Kristian Flittie Onstad

Personal information
- Date of birth: 9 May 1984 (age 42)
- Place of birth: Norway
- Height: 1.86 m (6 ft 1 in)
- Position: Defender

Team information
- Current team: Mjøndalen
- Number: 27

Youth career
- Gjelleråsen
- Lyn

Senior career*
- Years: Team / Apps / (Gls)
- 2001–2006: Lyn / 73 / (0)
- 2006–2010: Esbjerg / 68 / (0)
- 2009: → Brann (loan) / 8 / (0)
- 2010: Stabæk / 10 / (0)
- 2010: Raufoss
- 2011–2012: Ull/Kisa / 49 / (8)
- 2013–: Mjøndalen / 30 / (0)
- Moss / 0 / (0)

International career
- 2003–2006: Norway U-21 / 34 / (2)

= Kristian Flittie Onstad =

Norwegian footballer (born 1984)

Kristian Flittie Onstad (born 9 May 1984) is a Norwegian professional football defender who plays for Moss.

==Career==
He comes from a little place in Skedsmo, Lahaugmoen. He went to NTG (Norges Toppidrettsgymnas) high school. Kristian started his senior career at Lyn. At Lyn, he made 73 appearances.

In 2006, Kristian had a transfer to the Danish elite club Esbjerg FB. In the 2009 season he was loaned out to SK Brann.
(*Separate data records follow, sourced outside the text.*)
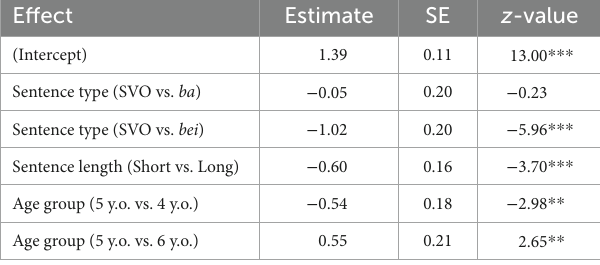
TABLE 1 Fixed effect estimates for multi-level model of sentence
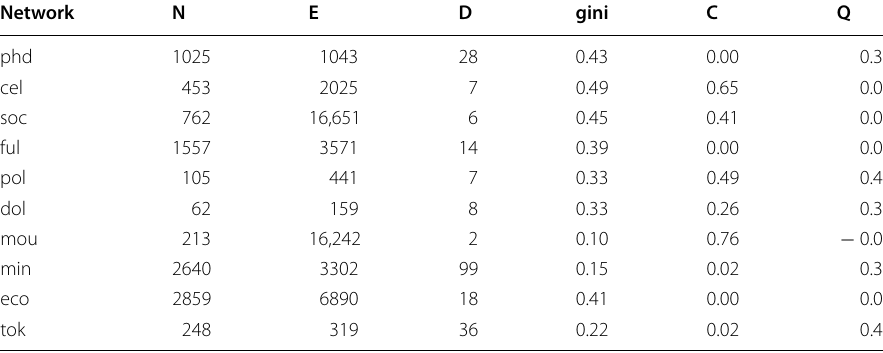
Columns contain: N: number of nodes, E: number of edges, D: network diameter, gini: GINI coefficient of the degree distribution, C: clustering coefficient, Q:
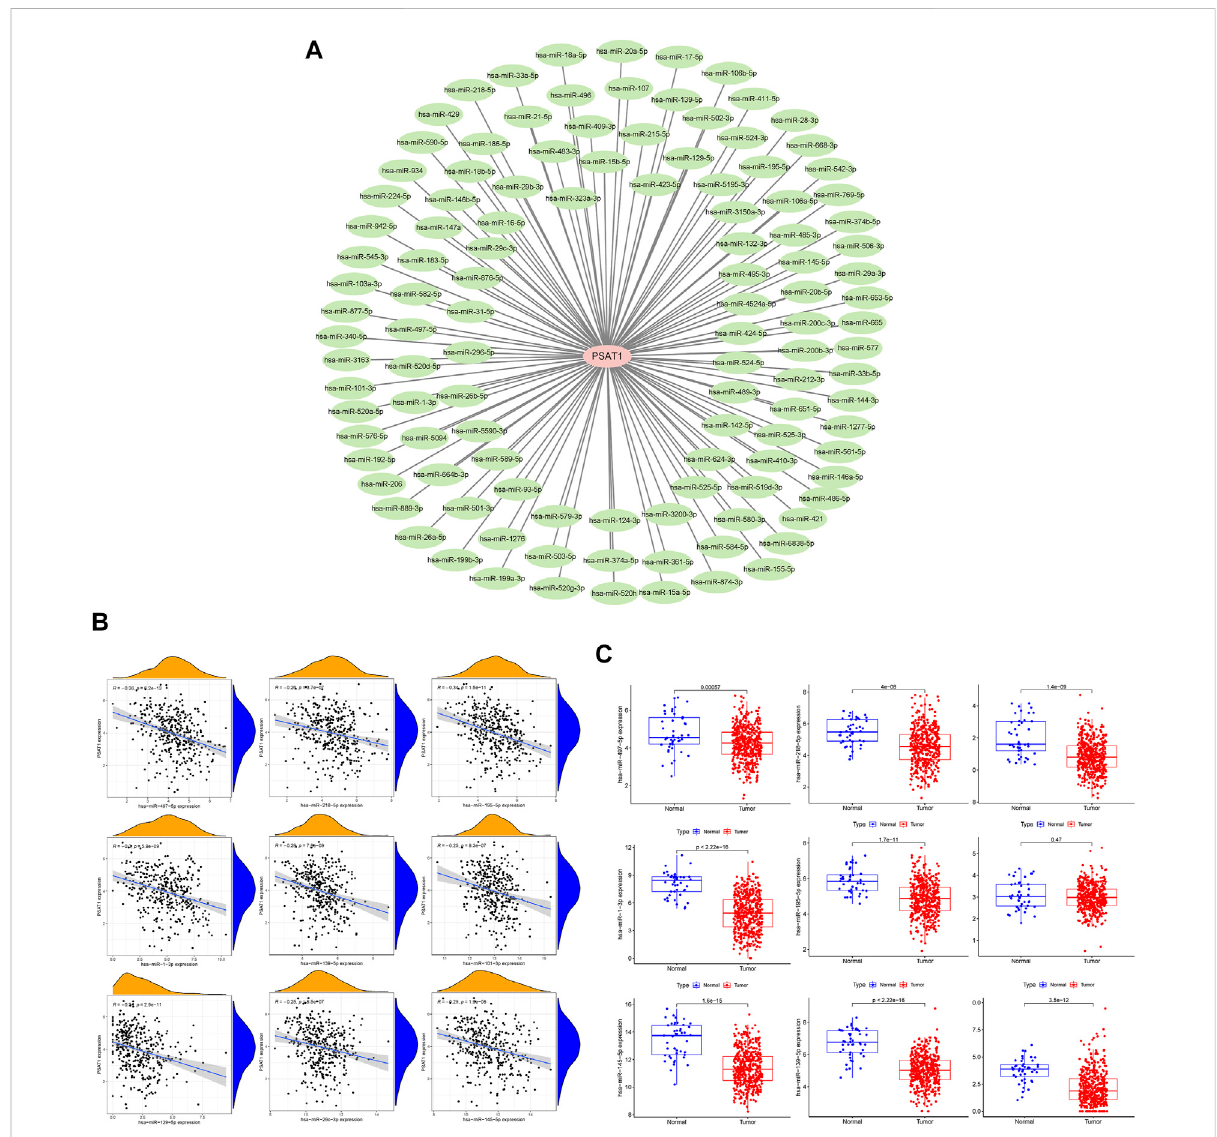
FIGURE 2 The microRNAs associated with gastric cancer expression of PSAT1. (A) . The miRwalk database and correlation analysis identi fi ed microRNAs that could target PSAT1 in gastric cancer; (B) . MicroRNAs negatively correlated with PSAT1 expression; (C) . Gastric tumor tissues and normal tissue samples showed negative correlations between miRNA levels and PSAT1 expression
After a loan spell at SK Brann, he was released from his contract at Esbjerg FB. On 18 January 2010 Kristian signed a three-year deal with Stabæk Fotball. It was terminated in the summer. In August 2010 he joined Raufoss IL. Ahead of the 2011 he joined Ull/Kisa. In April 2013 he signed a contract with Mjøndalen. Onstad has, as of December 2013, joined Moss.